Calixto moves in several lengthy movement phrases – small physical journeys, each with a different quality determining the quest. If in one the tremor of a hand is the thread binding movements together, in another the focus lies on the contraction and holding of muscles, an effort guided or maybe even triggered by intense and explosive breathing. Calixto is committed, he dives into each exercise calmly, taking the time to transition from one state to the next. His searching in every quality is actual, present, and enticing.

The density of his presence is enhanced by Pavla Beranovà’s light design. Actually “designer of darkness” would be more accurate in this case. As lone spotlights draw lines and circles in an otherwise black and empty stage, we are thrown back to a time when a single candle light was precious, and in that dark landscape, combined with a clever use of theatrical smoke, Calixto’s hoped-for sense of initiatic ritual is beautifully achieved. Everything seems ancient in the quasi-dark.

The game with light also carries the dramaturgy of the piece, as in every new scene it organises the space in which Calixto moves in a different way. The lines and circles invite metaphoric readings: straight lines resembling outlines of mountains in a desert; a single circle of light on the fabric at the backdrop of the stage, a solar eclipse. It doesn’t matter if this was the intent or not. To look at something is also to seek, and Calixto’s solo feels like a gentle invitation to give wings to one’s own imagination.

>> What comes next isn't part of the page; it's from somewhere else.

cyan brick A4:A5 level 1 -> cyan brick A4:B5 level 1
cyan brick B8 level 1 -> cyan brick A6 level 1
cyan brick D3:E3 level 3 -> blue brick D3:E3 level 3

It all bathes into – or stems from – the equally simple yet utterly powerful modernist piano compositions by T. de Hartmann. In an extraordinary collaboration with Greek-Armenian spiritual teacher G.I. Gurdjieff, De Hartmann translated the latter’s music to European notation in the 1920s, a music found and composed during decades of travelling through the Middle East and Central Asia.

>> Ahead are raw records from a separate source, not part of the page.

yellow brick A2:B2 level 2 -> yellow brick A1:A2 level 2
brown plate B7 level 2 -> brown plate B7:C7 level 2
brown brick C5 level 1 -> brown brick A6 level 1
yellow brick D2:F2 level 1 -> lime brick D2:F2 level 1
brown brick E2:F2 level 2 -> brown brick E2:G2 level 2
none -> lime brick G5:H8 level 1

To his credit, Calixto hasn’t edited the chosen melodies, and names the pianist Alain Kremski in the programme. Because in Kremski’s stretched-out version of the scores, we feel their original meditative depth. In the negative space between the notes, we are allowed to revel in resonance. Just as the breathing is paramount to the texture and quality of Calixto’s movement. Just as the light seems to come only from the acceptance and the embracing of the dark.